Ainda de acordo com Ariene, os alunos participaram também no processo de escolha das artes que estampariam os murais. “Não tem sentido você chegar em um lugar e levar uma coisa pronta. O legal é construir junto com quem está lá. E eu fiquei surpresa com o entusiasmo e a vontade que eles tinham de se encontrar. Um dia, por exemplo, nós propusemos uma quebra de azulejos com os deficientes visuais e foi muito emocionante. Eles disseram que nunca tinha imaginado que um dia fariam isso”, relata.
Visibilidade ao tema
A criação conjunta, entre artistas e alunos, deu origem a oito murais que podem ser vistos em diferentes pontos da cidade. Na Escola Estadual Protásio Alves, uma arte dupla mostra, de um lado, a palavra amor na Língua Brasileira de Sinais e, do outro, a ilustração de um cadeirante com a mensagem “ultrapasse seus limites”. Na Escola Prestes Guimarães, a frase pintada pelos participantes, “espalhe amor como se fosse uma pandemia”, foi escolhida depois de Ariene ter se deparado com um recorte de jornal, na própria escola, que carregava os mesmos dizeres.
Na Apace, os artistas desenvolveram um mosaico sensível ao toque. No muro da ACD, frases motivacionais e inspiradoras aparecem ao lado de ilustrações e cores vibrantes. Já na APAS, as artes executadas mostram um alfabeto em LIBRAS e fazem menção ao aniversário de 30 anos da entidade, ilustrando os pilares sociedade, família, trabalho e educação, abraçados por eles. A proposta ainda contou com uma intervenção urbana que fixou cartazes em paradas de ônibus no Centro de Passo Fundo e no bairro Boqueirão, com fotos e frases que buscam sensibilizar a comunidade local por mais acessibilidade e inclusão de pessoas com deficiência.

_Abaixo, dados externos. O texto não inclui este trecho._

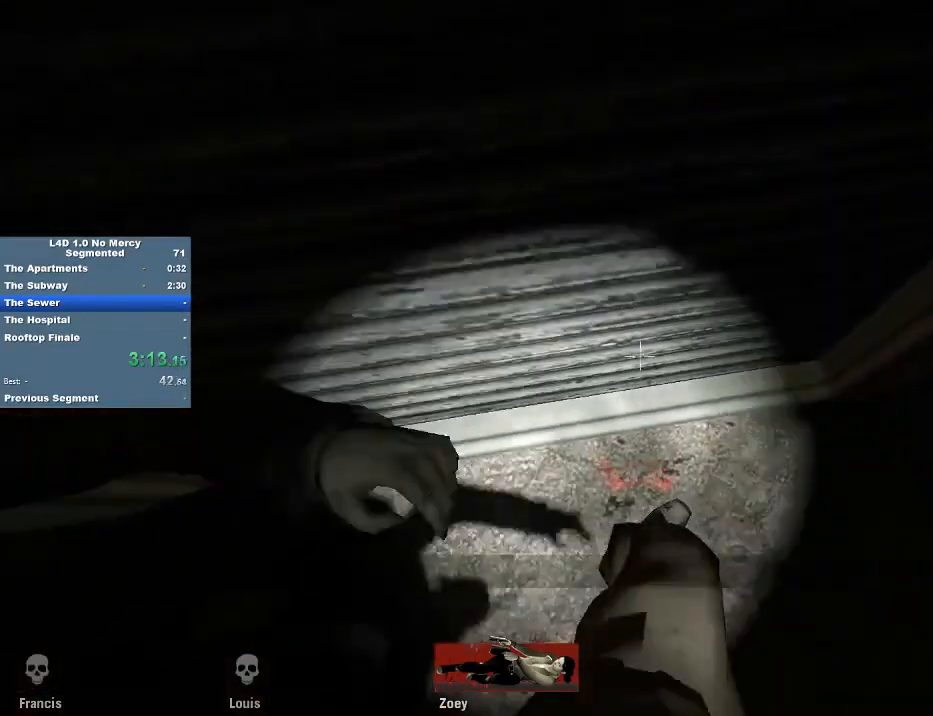
{"keys": ["1", "2", "3"], "mouse": [], "events": [[17, "2", "down"], [17, "mouse_right", "down"], [50, "4", "up"], [50, "mouse_right", "up"], [117, "2", "up"], [117, "mouse_right", "down"], [150, "2", "down"], [150, "4", "down"], [150, "mouse_right", "up"], [217, "1", "down"], [217, "mouse_right", "down"], [250, "4", "up"], [283, "1", "up"], [283, "2", "up"], [283, "mouse_right", "up"], [350, "4", "down"], [350, "mouse_right", "down"], [383, "2", "down"], [383, "mouse_right", "up"], [450, "1", "down"], [450, "4", "up"], [450, "mouse_right", "down"], [483, "mouse_right", "up"]]}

A idealizadora do projeto explica que a escolha pelos locais onde as obras foram fixadas se deu, em alguns casos, pela importância visual desses espaços na cidade e, por outros, pela proximidade com a comunidade de pessoas com deficiência. “O muro da escola Protásio, por exemplo, tem muita visibilidade para a cidade e ele estava lá, todo cinza”, exemplifica. Ela considera que, a partir do projeto, esses espaços ganharam novas cores e significados, levando arte ao cotidiano dos transeuntes. “Em um momento tão difícil para todos, com a pandemia, realizar um projeto tão gratificante, que reúne tantas pessoas dispostas a buscar consciência e diálogo e, ainda, educação por meio da arte, permite que esse seja somente o início de um ciclo de renovação junto aos espaços e a todos que circulam e convidem neles”.